What you are asked to do
Those lines of the following listing which contain the string "https" should be returned.
* * *
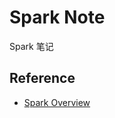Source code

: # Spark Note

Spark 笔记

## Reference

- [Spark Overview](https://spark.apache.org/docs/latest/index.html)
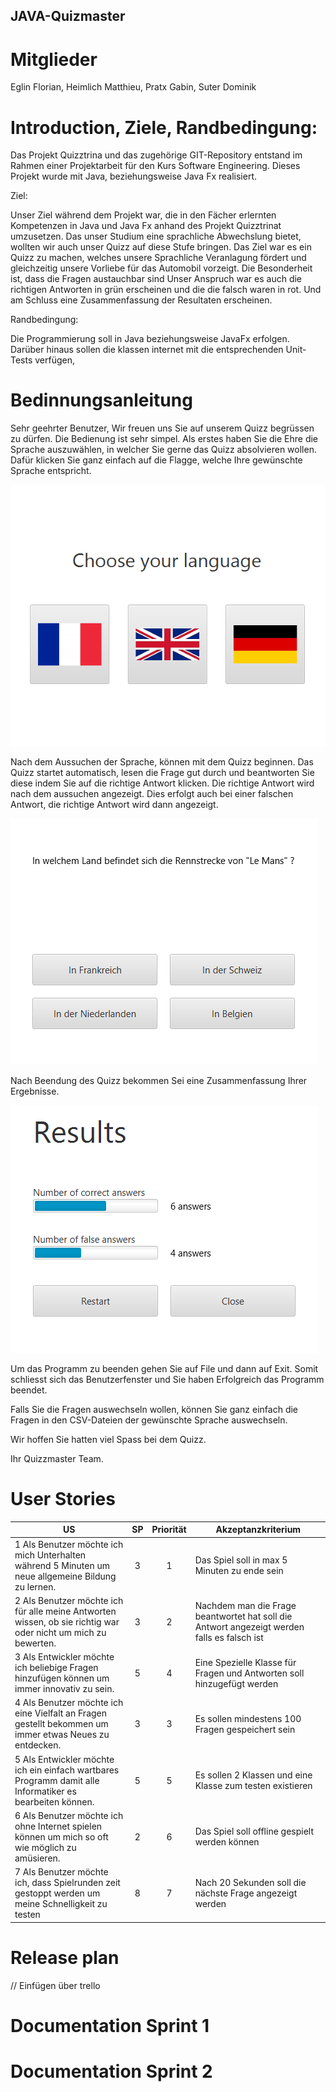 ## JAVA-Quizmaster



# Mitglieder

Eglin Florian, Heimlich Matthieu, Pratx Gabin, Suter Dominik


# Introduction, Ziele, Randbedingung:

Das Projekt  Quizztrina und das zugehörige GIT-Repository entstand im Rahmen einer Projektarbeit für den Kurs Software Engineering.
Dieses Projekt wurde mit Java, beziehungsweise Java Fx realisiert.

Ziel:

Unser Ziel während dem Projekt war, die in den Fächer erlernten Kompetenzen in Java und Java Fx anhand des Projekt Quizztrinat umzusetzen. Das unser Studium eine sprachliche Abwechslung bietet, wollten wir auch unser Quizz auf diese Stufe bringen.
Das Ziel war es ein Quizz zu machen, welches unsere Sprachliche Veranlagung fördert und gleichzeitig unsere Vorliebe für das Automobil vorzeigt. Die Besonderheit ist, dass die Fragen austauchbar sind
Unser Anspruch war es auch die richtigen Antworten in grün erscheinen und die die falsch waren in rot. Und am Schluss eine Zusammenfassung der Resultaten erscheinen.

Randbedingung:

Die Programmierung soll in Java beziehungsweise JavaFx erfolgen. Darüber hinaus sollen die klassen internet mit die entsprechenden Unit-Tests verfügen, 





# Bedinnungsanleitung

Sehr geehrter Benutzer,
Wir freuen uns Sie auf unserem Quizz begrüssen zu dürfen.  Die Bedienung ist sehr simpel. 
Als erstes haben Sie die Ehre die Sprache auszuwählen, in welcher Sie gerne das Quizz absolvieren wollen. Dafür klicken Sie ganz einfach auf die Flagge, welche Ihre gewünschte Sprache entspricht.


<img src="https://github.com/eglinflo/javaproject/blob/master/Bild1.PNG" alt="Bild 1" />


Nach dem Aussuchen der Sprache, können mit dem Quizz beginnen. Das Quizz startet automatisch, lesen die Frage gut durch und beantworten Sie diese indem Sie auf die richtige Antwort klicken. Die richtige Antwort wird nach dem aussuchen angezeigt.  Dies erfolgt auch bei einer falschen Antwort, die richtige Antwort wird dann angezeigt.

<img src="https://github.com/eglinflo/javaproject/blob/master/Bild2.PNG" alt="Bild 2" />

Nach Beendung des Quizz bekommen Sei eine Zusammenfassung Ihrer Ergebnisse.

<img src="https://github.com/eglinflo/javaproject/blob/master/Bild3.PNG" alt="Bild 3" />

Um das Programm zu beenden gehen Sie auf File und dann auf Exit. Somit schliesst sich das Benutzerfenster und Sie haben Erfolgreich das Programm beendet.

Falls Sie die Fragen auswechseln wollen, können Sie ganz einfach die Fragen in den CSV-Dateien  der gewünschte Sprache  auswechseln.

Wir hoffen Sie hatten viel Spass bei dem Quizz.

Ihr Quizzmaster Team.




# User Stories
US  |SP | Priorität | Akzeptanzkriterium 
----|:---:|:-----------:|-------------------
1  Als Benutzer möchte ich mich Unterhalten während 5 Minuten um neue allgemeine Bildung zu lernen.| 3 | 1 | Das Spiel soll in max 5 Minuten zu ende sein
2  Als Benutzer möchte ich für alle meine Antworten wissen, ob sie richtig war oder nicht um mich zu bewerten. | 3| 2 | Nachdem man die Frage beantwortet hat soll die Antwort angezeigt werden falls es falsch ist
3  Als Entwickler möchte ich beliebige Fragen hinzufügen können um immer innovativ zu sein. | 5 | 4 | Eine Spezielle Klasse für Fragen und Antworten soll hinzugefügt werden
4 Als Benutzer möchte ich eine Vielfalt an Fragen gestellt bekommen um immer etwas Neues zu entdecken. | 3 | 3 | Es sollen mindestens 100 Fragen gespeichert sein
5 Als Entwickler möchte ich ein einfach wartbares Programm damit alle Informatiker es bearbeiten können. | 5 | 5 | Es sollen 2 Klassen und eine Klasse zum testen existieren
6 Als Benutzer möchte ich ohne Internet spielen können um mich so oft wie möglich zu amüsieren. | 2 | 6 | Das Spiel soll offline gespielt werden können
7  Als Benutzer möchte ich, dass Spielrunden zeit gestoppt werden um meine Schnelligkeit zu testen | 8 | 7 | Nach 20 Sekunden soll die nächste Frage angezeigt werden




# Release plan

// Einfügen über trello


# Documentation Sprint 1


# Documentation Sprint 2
* * *
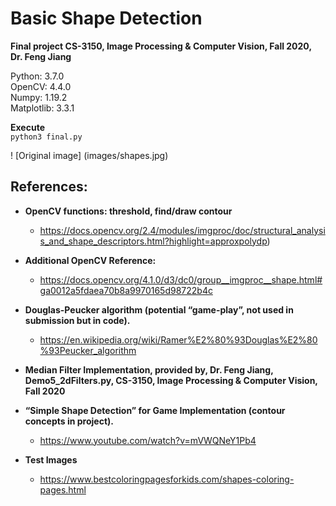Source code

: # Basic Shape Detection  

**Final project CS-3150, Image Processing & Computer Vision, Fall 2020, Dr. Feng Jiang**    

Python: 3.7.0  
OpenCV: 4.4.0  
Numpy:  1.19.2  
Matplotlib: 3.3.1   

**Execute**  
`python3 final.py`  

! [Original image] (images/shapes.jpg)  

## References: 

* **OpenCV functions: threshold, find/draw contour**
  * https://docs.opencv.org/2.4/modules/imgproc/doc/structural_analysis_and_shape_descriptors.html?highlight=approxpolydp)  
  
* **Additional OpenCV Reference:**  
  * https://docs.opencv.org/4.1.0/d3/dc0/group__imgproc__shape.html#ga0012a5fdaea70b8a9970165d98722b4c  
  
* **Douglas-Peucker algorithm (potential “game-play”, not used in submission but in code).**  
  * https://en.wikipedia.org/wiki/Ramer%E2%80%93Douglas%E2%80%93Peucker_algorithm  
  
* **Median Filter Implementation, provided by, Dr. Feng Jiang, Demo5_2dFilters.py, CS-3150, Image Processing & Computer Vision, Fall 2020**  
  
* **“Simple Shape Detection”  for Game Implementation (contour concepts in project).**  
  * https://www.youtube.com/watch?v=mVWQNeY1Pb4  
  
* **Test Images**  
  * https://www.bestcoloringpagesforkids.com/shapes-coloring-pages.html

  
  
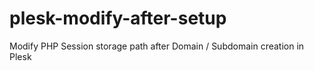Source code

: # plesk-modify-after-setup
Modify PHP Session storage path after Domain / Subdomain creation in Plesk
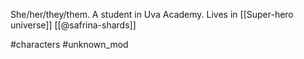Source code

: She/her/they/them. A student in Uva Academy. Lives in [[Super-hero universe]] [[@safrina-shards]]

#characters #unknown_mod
* * *
Result
- [Spark Overview](https://spark.apache.org/docs/latest/index.html)
<img src="https://github.com/eglinflo/javaproject/blob/master/Bild1.PNG" alt="Bild 1" />
<img src="https://github.com/eglinflo/javaproject/blob/master/Bild2.PNG" alt="Bild 2" />
<img src="https://github.com/eglinflo/javaproject/blob/master/Bild3.PNG" alt="Bild 3" />
  * https://docs.opencv.org/2.4/modules/imgproc/doc/structural_analysis_and_shape_descriptors.html?highlight=approxpolydp)  
  * https://docs.opencv.org/4.1.0/d3/dc0/group__imgproc__shape.html#ga0012a5fdaea70b8a9970165d98722b4c  
  * https://en.wikipedia.org/wiki/Ramer%E2%80%93Douglas%E2%80%93Peucker_algorithm  
  * https://www.youtube.com/watch?v=mVWQNeY1Pb4  
  * https://www.bestcoloringpagesforkids.com/shapes-coloring-pages.html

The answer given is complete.